### [TASK DATA]
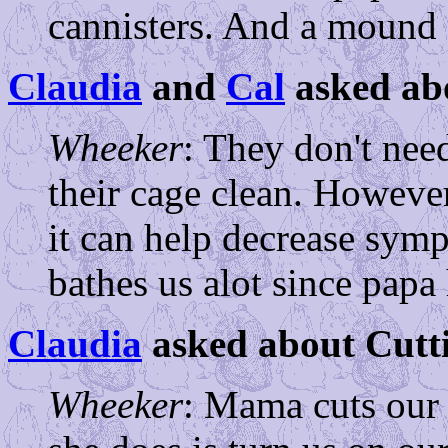
cannisters. And a mound o
Claudia
and
Cal
asked ab
Wheeker
: They don't nee
their cage clean. However,
it can help decrease sym
bathes us alot since papa 
Claudia
asked about Cutti
Wheeker
: Mama cuts our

### [WORK INSTRUCTION]
Recast the text read from the entries above as a Markdown table with two columns, Row and Line. Number each line in order, skip blank lines, and leave the pictures out.

### [RESULT FOR THIS EXERCISE]
| Row | Line |
|---|---|
| 1 | cannisters. And a mound o |
| 2 | Claudia |
| 3 | and |
| 4 | Cal |
| 5 | asked ab |
| 6 | Wheeker |
| 7 | : They don't nee |
| 8 | their cage clean. However, |
| 9 | it can help decrease sym |
| 10 | bathes us alot since papa  |
| 11 | Claudia |
| 12 | asked about Cutti |
| 13 | Wheeker |
| 14 | : Mama cuts our |